§ **Using the information**
(a) In the Calvin Frazier article below, shorten the paragraph beginning "Calvin H. Frazier (February 16, 1915" while keeping its main facts.
(b) Carry the Calvin Frazier article below forward from its final sentence.

§ **Exercise text**
_ _ _ _ _ _ _
- Born: Calvin H. Frazier February 16, 1915 Osceola, Arkansas, United States
- Died: September 23, 1972 (aged 57) Detroit, Michigan, United States
- Genres: Detroit blues, country blues
- Occupations: Guitarist, singer, songwriter
- Instruments: Guitar, vocals
- Years active: 1930–1972
- Label: Various

= Calvin Frazier =

American guitarist, singer and songwriter (1915–1972)

Calvin H. Frazier (February 16, 1915 - September 23, 1972) was an American Detroit blues and country blues guitarist, singer and songwriter. Despite leaving a fragmented recording history, both as a singer and guitarist, Frazier was an associate of Robert Johnson, and recorded alongside Johnny Shines, Sampson Pittman, T. J. Fowler, Alberta Adams, Jimmy Milner, Baby Boy Warren, Boogie Woogie Red, and latterly Washboard Willie. His early work was recorded by the Library of Congress (now preserved by the National Recording Registry) prior to the outbreak of World War II, although his more commercial period took place between 1949 and 1956.
_ _ _ _ _ _ _
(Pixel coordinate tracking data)
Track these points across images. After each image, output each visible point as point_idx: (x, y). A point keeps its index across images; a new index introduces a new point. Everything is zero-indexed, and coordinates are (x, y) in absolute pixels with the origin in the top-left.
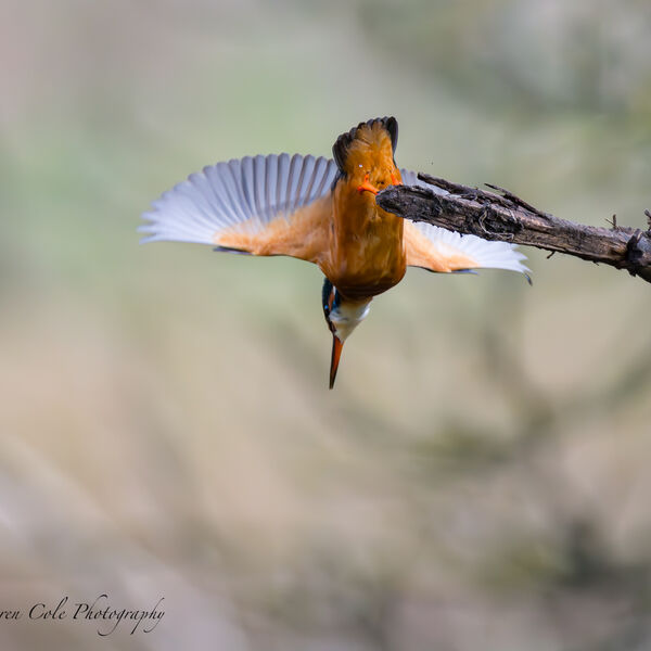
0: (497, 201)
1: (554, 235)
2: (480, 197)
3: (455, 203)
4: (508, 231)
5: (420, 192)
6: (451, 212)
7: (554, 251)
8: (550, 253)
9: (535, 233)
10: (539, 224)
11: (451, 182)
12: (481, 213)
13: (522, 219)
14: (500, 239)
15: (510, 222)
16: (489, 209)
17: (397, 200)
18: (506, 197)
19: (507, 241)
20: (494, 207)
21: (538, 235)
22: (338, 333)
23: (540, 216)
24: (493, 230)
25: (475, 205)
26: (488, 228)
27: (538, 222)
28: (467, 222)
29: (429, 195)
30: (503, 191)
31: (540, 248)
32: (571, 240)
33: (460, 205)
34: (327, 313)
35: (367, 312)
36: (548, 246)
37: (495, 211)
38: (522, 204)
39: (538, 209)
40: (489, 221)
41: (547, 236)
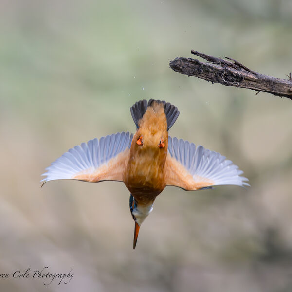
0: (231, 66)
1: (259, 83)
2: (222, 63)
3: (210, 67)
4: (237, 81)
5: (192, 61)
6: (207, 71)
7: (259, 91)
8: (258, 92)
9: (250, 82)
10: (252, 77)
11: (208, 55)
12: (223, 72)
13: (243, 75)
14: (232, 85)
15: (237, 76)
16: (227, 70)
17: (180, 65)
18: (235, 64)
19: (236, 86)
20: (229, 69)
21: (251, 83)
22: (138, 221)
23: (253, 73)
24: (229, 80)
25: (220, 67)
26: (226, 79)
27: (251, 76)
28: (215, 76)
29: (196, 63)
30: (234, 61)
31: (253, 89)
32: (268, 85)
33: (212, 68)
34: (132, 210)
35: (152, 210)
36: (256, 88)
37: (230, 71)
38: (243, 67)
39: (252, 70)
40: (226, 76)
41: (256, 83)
_ _ _ _ _ _ _
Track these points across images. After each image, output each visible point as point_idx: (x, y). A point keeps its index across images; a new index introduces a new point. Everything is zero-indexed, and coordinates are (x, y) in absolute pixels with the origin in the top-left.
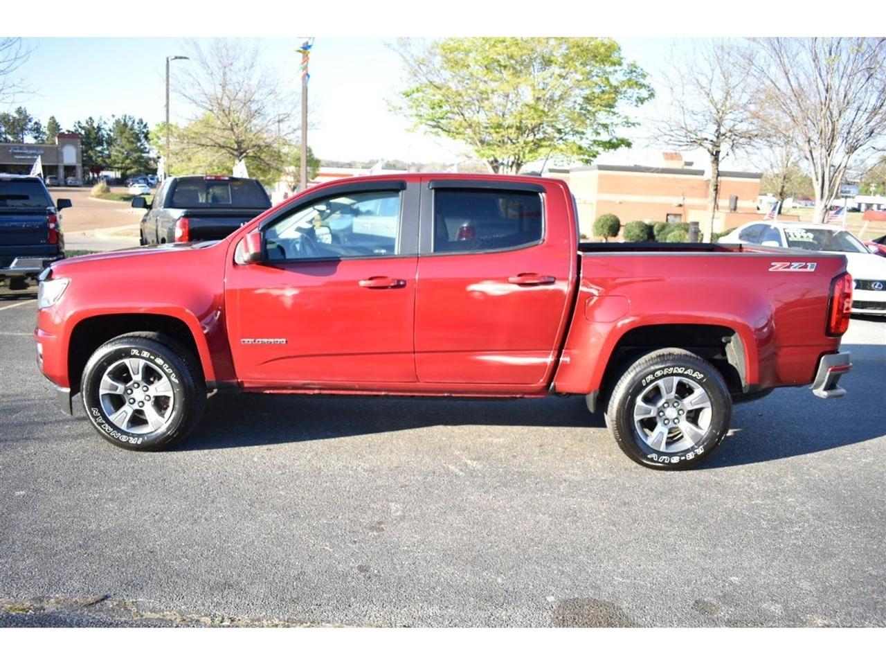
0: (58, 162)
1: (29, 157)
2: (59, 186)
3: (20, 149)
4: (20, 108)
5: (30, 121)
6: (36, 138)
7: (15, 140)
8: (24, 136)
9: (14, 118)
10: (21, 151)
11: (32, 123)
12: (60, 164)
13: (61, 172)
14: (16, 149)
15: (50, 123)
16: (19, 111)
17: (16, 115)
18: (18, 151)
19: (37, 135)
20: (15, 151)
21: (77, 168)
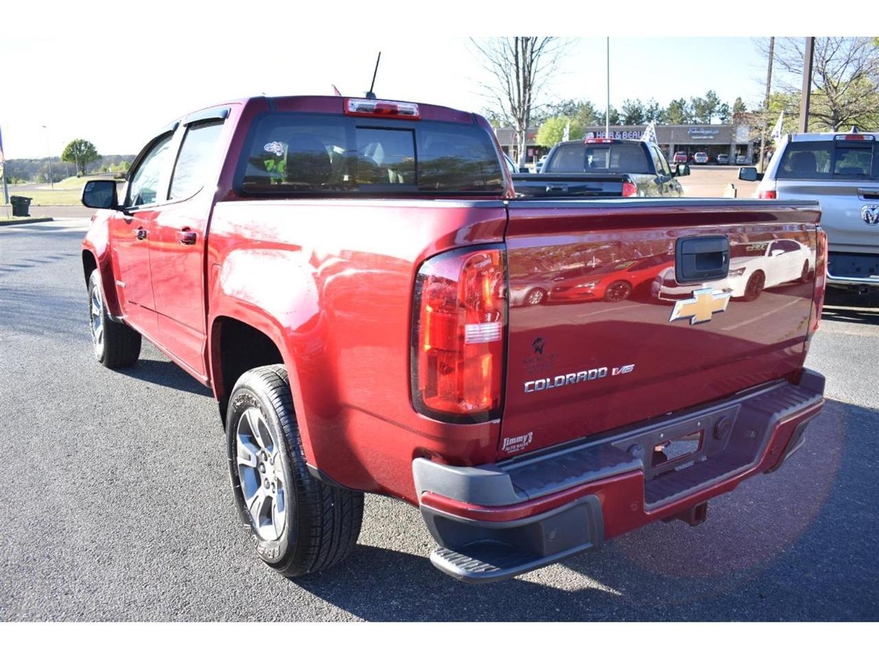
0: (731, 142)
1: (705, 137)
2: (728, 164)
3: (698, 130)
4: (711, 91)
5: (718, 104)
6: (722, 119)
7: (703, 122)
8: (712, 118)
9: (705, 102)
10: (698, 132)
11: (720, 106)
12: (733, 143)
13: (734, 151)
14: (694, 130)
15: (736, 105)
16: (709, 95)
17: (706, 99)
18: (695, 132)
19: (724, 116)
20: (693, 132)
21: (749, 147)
_ _ _ _ _ _ _
§ **Exercise answers**
(a) Calvin H. Frazier (1915–1972) was an American Detroit blues and country blues guitarist, singer and songwriter. His recordings are fragmentary, but he was an associate of Robert Johnson. He recorded with Johnny Shines, Sampson Pittman, T. J. Fowler, Alberta Adams, Jimmy Milner, Baby Boy Warren, Boogie Woogie Red and, later, Washboard Willie. The Library of Congress recorded his early work before World War II, and that work is now preserved by the National Recording Registry. His more commercial period ran from 1949 to 1956.

(b)
==Biography==
Frazier was born in Osceola, Arkansas. He initially performed with his brothers. Befriending Johnny Shines, in 1930 they travelled together to Helena, Arkansas, where they met Robert Johnson. The trio moved on to Detroit, Michigan, with Frazier bringing his wife, Gussie Mae, and their children. Here they performed hymns on local radio stations. Frazier and Johnson returned to the South, where they performed with the drummer James "Peck" Curtis.

In 1935, Frazier was involved in a dispute in Memphis, Tennessee, in which he was wounded and his only brother, along with another man, were shot dead. Frazier returned to Detroit with his wife, but then wed Shines's cousin in an invalid marriage. He played guitar as an accompanist for Big Maceo Merriweather, Sonny Boy Williamson II and Baby Boy Warren. He was recorded in 1938 by the folklorist Alan Lomax for the Library of Congress. His recordings include "Lily Mae" (dedicated to his wife), a revision of Johnson's "Honeymoon Blues", and "Highway 51", a variant of Johnson's "Dust My Broom".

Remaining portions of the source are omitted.